Differentiate the following:

(1) ${\displaystyle y=ax^{3}+6}$.	(2) ${\displaystyle y=13x^{\tfrac {3}{2}}-c}$.
(3) ${\displaystyle y=12x^{\tfrac {1}{2}}+c^{\tfrac {1}{2}}}$.	(4) ${\displaystyle y=c^{\tfrac {1}{2}}x^{\tfrac {1}{2}}}$.
(5) ${\displaystyle u={\frac {az^{n}-1}{c}}}$.	(6) ${\displaystyle y=1.18t^{2}+22.4}$.

Make up some other examples for yourself, and try your hand at differentiating them.

(7) If ${\displaystyle l_{t}}$ and ${\displaystyle l_{0}}$ be the lengths of a rod of iron at the temperatures ${\displaystyle t^{\circ }}$ C. and ${\displaystyle 0^{\circ }}$ C. respectively, then ${\displaystyle l_{t}=l_{0}(1+0.000012t)}$. Find the change of length of the rod per degree Centigrade.

(8) It has been found that if ${\displaystyle c}$ be the candle power of an incandescent electric lamp, and ${\displaystyle V}$ be the voltage, ${\displaystyle c=aV^{b}}$, where ${\displaystyle a}$ and ${\displaystyle b}$ are constants.

Find the rate of change of the candle power with the voltage, and calculate the change of candle power per volt at ${\displaystyle 80}$, ${\displaystyle 100}$ and ${\displaystyle 120}$ volts in the case of a lamp for which ${\displaystyle a=0.5\times 10^{-10}}$ and ${\displaystyle b=6}$.

(9) The frequency ${\displaystyle n}$ of vibration of a string of diameter ${\displaystyle D}$, length ${\displaystyle L}$ and specific gravity ${\displaystyle \sigma }$, stretched with a force ${\displaystyle T}$, is given by

${\displaystyle n={\frac {1}{DL}}{\sqrt {\frac {gT}{\pi \sigma }}}}$.
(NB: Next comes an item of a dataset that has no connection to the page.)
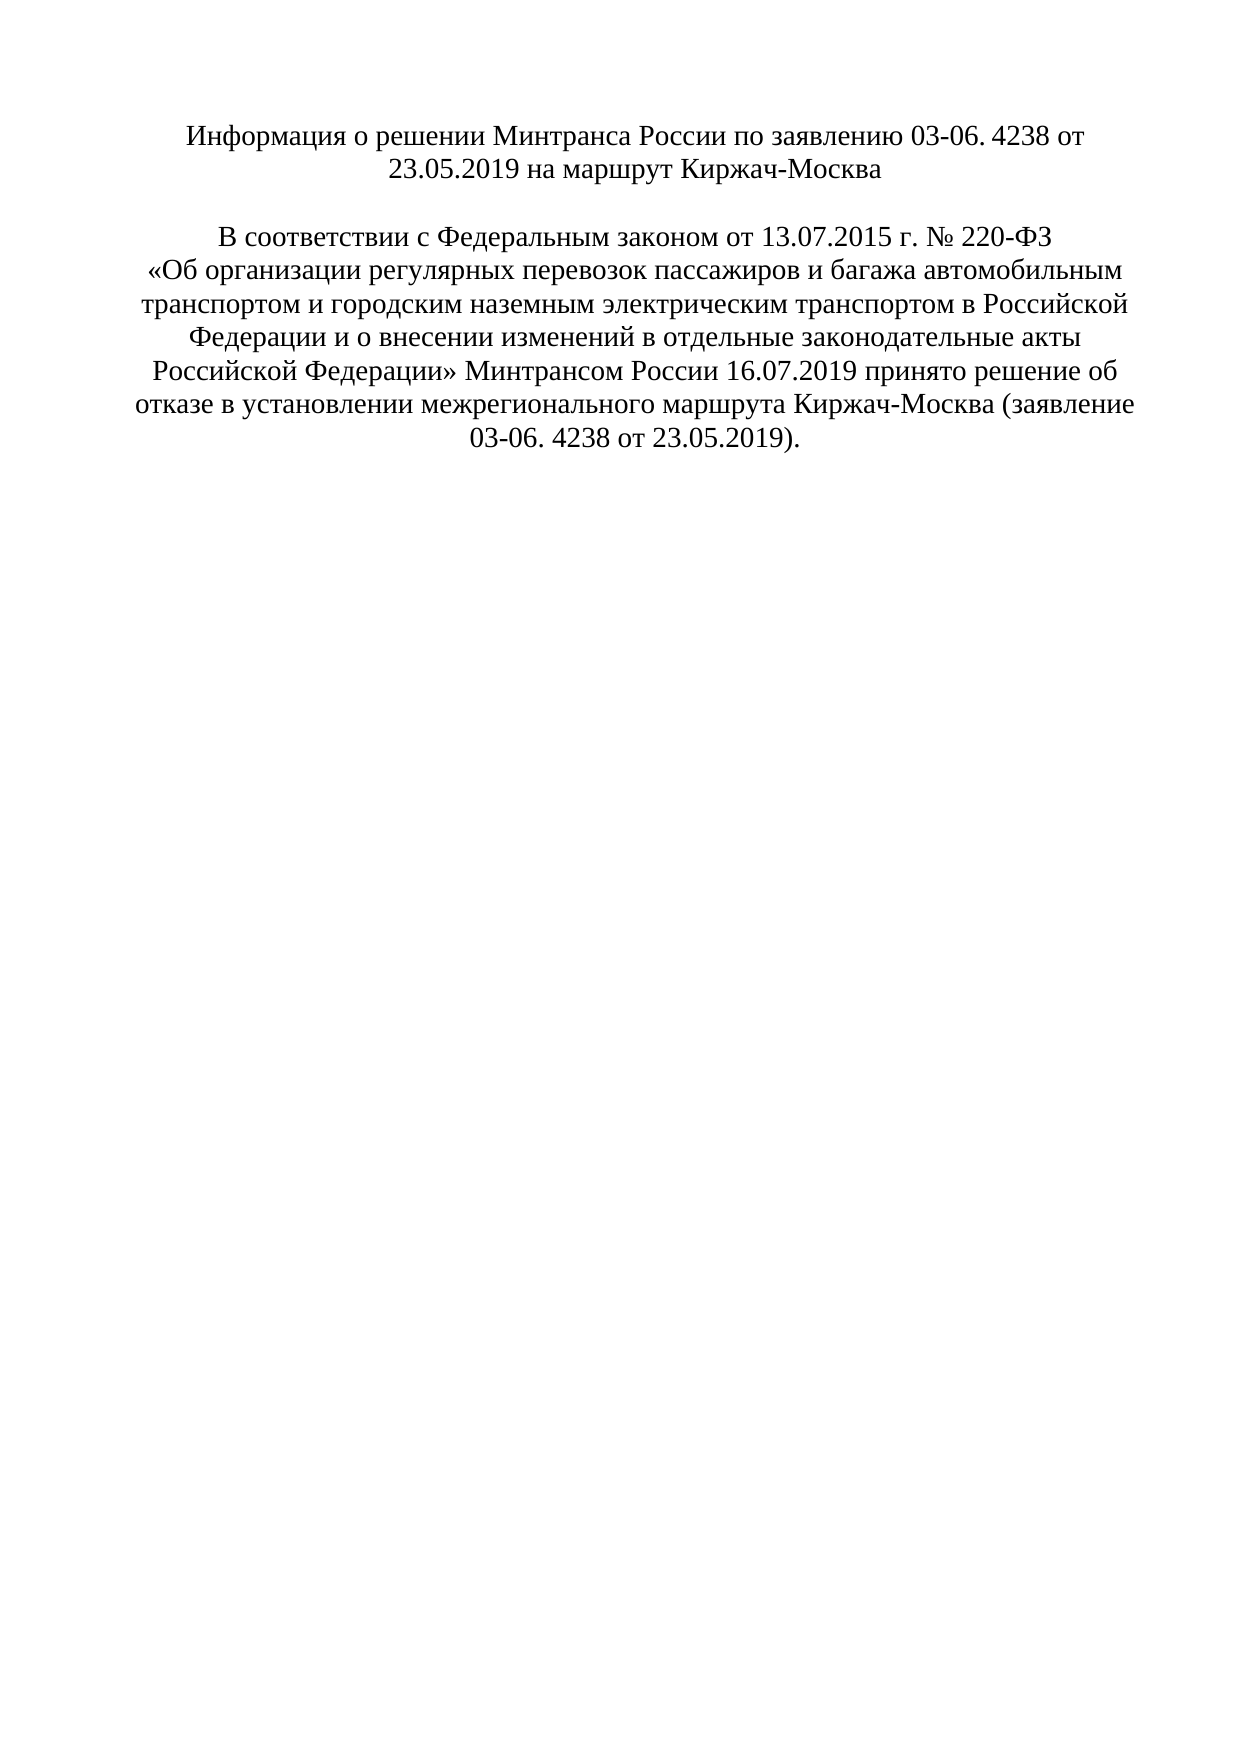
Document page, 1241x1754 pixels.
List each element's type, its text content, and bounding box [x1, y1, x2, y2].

text В соответствии с Федеральным законом от 13.07.2015 г. № 220-ФЗ «Об организации регулярных перевозок пассажиров и багажа автомобильным транспортом и городским наземным электрическим транспортом в Российской Федерации и о внесении изменений в отдельные законодательные акты Российской Федерации» Минтрансом России 16.07.2019 принято решение об отказе в установлении межрегионального маршрута Киржач-Москва (заявление 03-06. 4238 от 23.05.2019). [118, 219, 1152, 453]
text Информация о решении Минтранса России по заявлению 03-06. 4238 от 23.05.2019 на маршрут Киржач-Москва [118, 118, 1152, 185]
Find the rate of change of the frequency when ${\displaystyle D}$, ${\displaystyle L}$, ${\displaystyle \sigma }$ and ${\displaystyle T}$ are varied singly. (10) The greatest external pressure ${\displaystyle P}$ which a tube can support without collapsing is given by

${\displaystyle P=\left({\frac {2E}{1-\sigma ^{2}}}\right){\frac {t^{3}}{D^{3}}}}$,

where ${\displaystyle E}$ and ${\displaystyle \sigma }$ are constants, ${\displaystyle t}$ is the thickness of the tube and ${\displaystyle D}$ is its diameter. (This formula assumes that ${\displaystyle 4t}$ is small compared to ${\displaystyle D}$.)
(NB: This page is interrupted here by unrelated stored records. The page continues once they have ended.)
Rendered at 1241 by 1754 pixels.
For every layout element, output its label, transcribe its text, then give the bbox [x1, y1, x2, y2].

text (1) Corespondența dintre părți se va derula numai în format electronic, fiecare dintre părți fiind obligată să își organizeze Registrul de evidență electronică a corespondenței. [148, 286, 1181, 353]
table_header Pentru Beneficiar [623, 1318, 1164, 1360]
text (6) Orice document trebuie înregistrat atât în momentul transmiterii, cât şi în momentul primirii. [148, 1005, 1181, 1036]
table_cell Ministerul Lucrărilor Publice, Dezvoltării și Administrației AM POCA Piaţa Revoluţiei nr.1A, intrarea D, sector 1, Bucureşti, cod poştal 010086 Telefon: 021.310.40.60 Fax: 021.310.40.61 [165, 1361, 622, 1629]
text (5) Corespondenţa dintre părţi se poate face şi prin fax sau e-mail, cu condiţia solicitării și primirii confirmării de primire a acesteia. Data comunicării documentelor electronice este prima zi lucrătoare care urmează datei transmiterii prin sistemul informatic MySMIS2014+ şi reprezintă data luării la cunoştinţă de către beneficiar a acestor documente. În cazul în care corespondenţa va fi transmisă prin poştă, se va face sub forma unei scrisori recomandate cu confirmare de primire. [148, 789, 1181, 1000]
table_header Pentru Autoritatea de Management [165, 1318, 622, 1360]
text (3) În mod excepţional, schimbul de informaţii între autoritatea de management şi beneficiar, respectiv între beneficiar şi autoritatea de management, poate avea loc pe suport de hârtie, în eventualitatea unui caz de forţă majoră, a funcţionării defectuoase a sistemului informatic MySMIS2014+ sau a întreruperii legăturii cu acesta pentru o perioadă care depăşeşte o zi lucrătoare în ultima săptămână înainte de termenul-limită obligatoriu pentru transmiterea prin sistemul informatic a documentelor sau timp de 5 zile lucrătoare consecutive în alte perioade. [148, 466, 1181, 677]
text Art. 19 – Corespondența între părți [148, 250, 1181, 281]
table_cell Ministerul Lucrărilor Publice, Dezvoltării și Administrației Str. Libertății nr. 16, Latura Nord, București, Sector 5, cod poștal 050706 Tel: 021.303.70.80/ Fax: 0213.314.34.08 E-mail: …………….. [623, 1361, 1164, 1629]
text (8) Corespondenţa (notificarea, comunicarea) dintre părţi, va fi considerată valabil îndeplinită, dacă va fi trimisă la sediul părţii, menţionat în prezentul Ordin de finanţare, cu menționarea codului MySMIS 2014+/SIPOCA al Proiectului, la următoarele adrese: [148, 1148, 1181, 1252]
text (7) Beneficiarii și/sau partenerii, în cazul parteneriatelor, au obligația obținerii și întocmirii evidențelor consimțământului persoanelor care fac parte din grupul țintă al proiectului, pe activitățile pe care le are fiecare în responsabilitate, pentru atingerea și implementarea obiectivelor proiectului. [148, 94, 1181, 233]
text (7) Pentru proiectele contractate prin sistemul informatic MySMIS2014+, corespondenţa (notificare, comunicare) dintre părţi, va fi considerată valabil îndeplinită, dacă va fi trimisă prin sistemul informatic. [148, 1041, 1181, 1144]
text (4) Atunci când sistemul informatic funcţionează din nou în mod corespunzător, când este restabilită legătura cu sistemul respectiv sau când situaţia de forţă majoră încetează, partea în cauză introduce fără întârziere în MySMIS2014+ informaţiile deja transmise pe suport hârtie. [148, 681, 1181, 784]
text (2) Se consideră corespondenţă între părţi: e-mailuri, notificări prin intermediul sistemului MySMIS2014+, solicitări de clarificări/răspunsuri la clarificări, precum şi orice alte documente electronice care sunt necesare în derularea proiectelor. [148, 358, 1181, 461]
Compare the rate at which ${\displaystyle P}$ varies for a small change of thickness and for a small change of diameter taking place separately.

(11) Find, from first principles, the rate at which the following vary with respect to a change in radius:

(a) the circumference of a circle of radius ${\displaystyle r}$;

(b) the area of a circle of radius ${\displaystyle r}$;

(c) the lateral area of a cone of slant dimension ${\displaystyle l}$;

(d) the volume of a cone of radius ${\displaystyle r}$ and height ${\displaystyle h}$;

(e) the area of a sphere of radius ${\displaystyle r}$;

(f) the volume of a sphere of radius ${\displaystyle r}$.
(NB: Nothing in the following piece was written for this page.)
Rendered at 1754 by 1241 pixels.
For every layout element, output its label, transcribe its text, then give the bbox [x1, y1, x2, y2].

(12) The length ${\displaystyle L}$ of an iron rod at the temperature ${\displaystyle T}$ being given by ${\displaystyle L=l_{t}\left[1+0.000012(T-t)\right]}$, where ${\displaystyle l_{t}}$ is the length at the temperature ${\displaystyle t}$, find the rate of variation of the diameter ${\displaystyle D}$ of an iron tyre suitable for being shrunk on a wheel, when the temperature ${\displaystyle T}$ varies.

1. See p. 77 about slopes of curves.